Page images and extracted text
=== Section Start ===
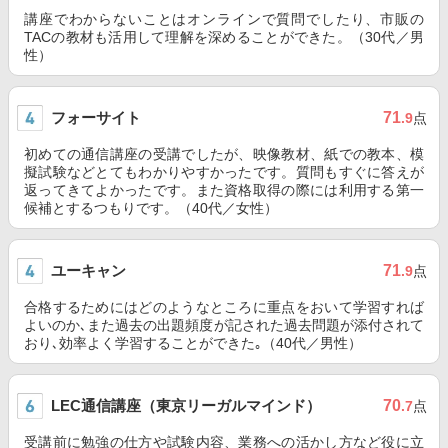
講座でわからないことはオンラインで質問でしたり、市販の
TACの教材も活用して理解を深めることができた。（30代／男
性）
フォーサイト
71
.9
点
初めての通信講座の受講でしたが、映像教材、紙での教本、模
擬試験などとてもわかりやすかったです。質問もすぐに答えが
返ってきてよかったです。また資格取得の際には利用する第一
候補とするつもりです。（40代／女性）
ユーキャン
71
.9
点
合格するためにはどのようなところに重点をおいて学習すれば
よいのか､また過去の出題頻度が記された過去問題が添付されて
おり､効率よく学習することができた｡（40代／男性）
LEC通信講座（東京リーガルマインド）
70
.7
点
受講前に勉強の仕方や試験内容、業務への活かし方など役に立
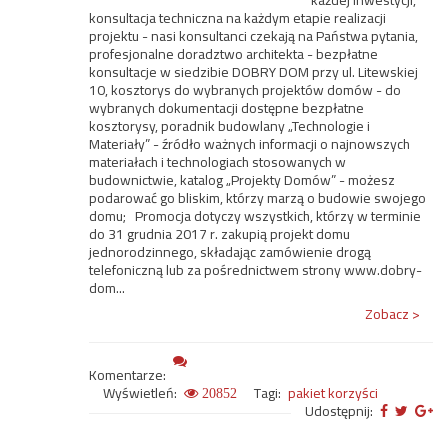
każdej inwestycji,
konsultacja techniczna na każdym etapie realizacji
projektu - nasi konsultanci czekają na Państwa pytania,
profesjonalne doradztwo architekta - bezpłatne
konsultacje w siedzibie DOBRY DOM przy ul. Litewskiej
10, kosztorys do wybranych projektów domów - do
wybranych dokumentacji dostępne bezpłatne
kosztorysy, poradnik budowlany „Technologie i
Materiały” - źródło ważnych informacji o najnowszych
materiałach i technologiach stosowanych w
budownictwie, katalog „Projekty Domów” - możesz
podarować go bliskim, którzy marzą o budowie swojego
domu; Promocja dotyczy wszystkich, którzy w terminie
do 31 grudnia 2017 r. zakupią projekt domu
jednorodzinnego, składając zamówienie drogą
telefoniczną lub za pośrednictwem strony www.dobry-
dom...
Zobacz >
Komentarze:
Wyświetleń:
Tagi:
pakiet korzyści
20852
Udostępnij:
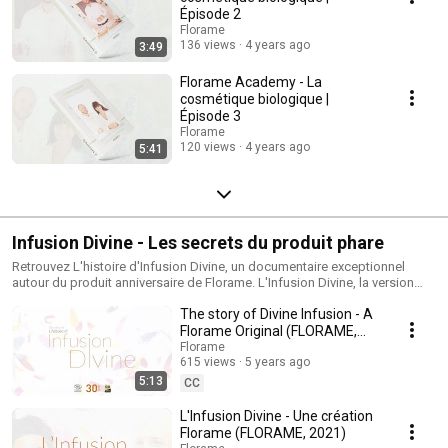
Épisode 2
Florame
136 views
4 years ago
3:49
Florame Academy - La
cosmétique biologique |
Épisode 3
Florame
120 views
4 years ago
5:41
Infusion Divine - Les secrets du produit phare
Retrouvez L'histoire d'Infusion Divine, un documentaire exceptionnel
autour du produit anniversaire de Florame. L'Infusion Divine, la version
courte, aussi passionnante et forte de sens.
The story of Divine Infusion - A
Florame Original (FLORAME,
2021)
Florame
615 views
5 years ago
5:13
CC
L'Infusion Divine - Une création
Florame (FLORAME, 2021)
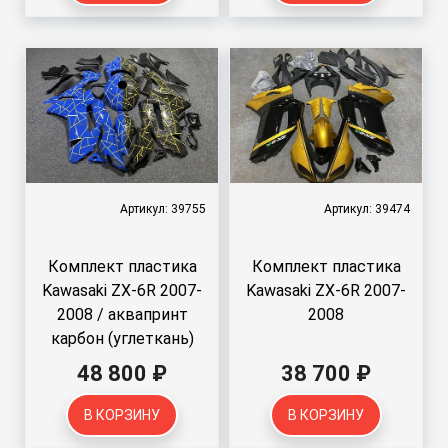
Артикул: 39755
Артикул: 39474
Комплект пластика
Комплект пластика
Kawasaki ZX-6R 2007-
Kawasaki ZX-6R 2007-
2008 / аквапринт
2008
карбон (углеткань)
48 800 ₽
38 700 ₽
В КОРЗИНУ
В КОРЗИНУ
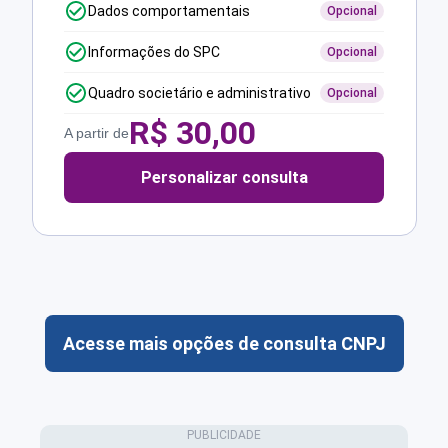
Dados comportamentais
Opcional
Informações do SPC
Opcional
Quadro societário e administrativo
Opcional
R$
30,00
A partir de
Personalizar consulta
Acesse mais opções de consulta CNPJ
=== Section End ===
> What is needed:
Make an exact copy of the records, pictures excluded.

> Problem solution:
講座でわからないことはオンラインで質問でしたり、市販の
TACの教材も活用して理解を深めることができた。（30代／男
性）
フォーサイト
71
.9
点
初めての通信講座の受講でしたが、映像教材、紙での教本、模
擬試験などとてもわかりやすかったです。質問もすぐに答えが
返ってきてよかったです。また資格取得の際には利用する第一
候補とするつもりです。（40代／女性）
ユーキャン
71
.9
点
合格するためにはどのようなところに重点をおいて学習すれば
よいのか､また過去の出題頻度が記された過去問題が添付されて
おり､効率よく学習することができた｡（40代／男性）
LEC通信講座（東京リーガルマインド）
70
.7
点
受講前に勉強の仕方や試験内容、業務への活かし方など役に立
każdej inwestycji,
konsultacja techniczna na każdym etapie realizacji
projektu - nasi konsultanci czekają na Państwa pytania,
profesjonalne doradztwo architekta - bezpłatne
konsultacje w siedzibie DOBRY DOM przy ul. Litewskiej
10, kosztorys do wybranych projektów domów - do
wybranych dokumentacji dostępne bezpłatne
kosztorysy, poradnik budowlany „Technologie i
Materiały” - źródło ważnych informacji o najnowszych
materiałach i technologiach stosowanych w
budownictwie, katalog „Projekty Domów” - możesz
podarować go bliskim, którzy marzą o budowie swojego
domu; Promocja dotyczy wszystkich, którzy w terminie
do 31 grudnia 2017 r. zakupią projekt domu
jednorodzinnego, składając zamówienie drogą
telefoniczną lub za pośrednictwem strony www.dobry-
dom...
Zobacz >
Komentarze:
Wyświetleń:
Tagi:
pakiet korzyści
20852
Udostępnij:
Épisode 2
Florame
136 views
4 years ago
3:49
Florame Academy - La
cosmétique biologique |
Épisode 3
Florame
120 views
4 years ago
5:41
Infusion Divine - Les secrets du produit phare
Retrouvez L'histoire d'Infusion Divine, un documentaire exceptionnel
autour du produit anniversaire de Florame. L'Infusion Divine, la version
courte, aussi passionnante et forte de sens.
The story of Divine Infusion - A
Florame Original (FLORAME,
2021)
Florame
615 views
5 years ago
5:13
CC
L'Infusion Divine - Une création
Florame (FLORAME, 2021)
Артикул: 39755
Артикул: 39474
Комплект пластика
Комплект пластика
Kawasaki ZX-6R 2007-
Kawasaki ZX-6R 2007-
2008 / аквапринт
2008
карбон (углеткань)
48 800 ₽
38 700 ₽
В КОРЗИНУ
В КОРЗИНУ
Dados comportamentais
Opcional
Informações do SPC
Opcional
Quadro societário e administrativo
Opcional
R$
30,00
A partir de
Personalizar consulta
Acesse mais opções de consulta CNPJ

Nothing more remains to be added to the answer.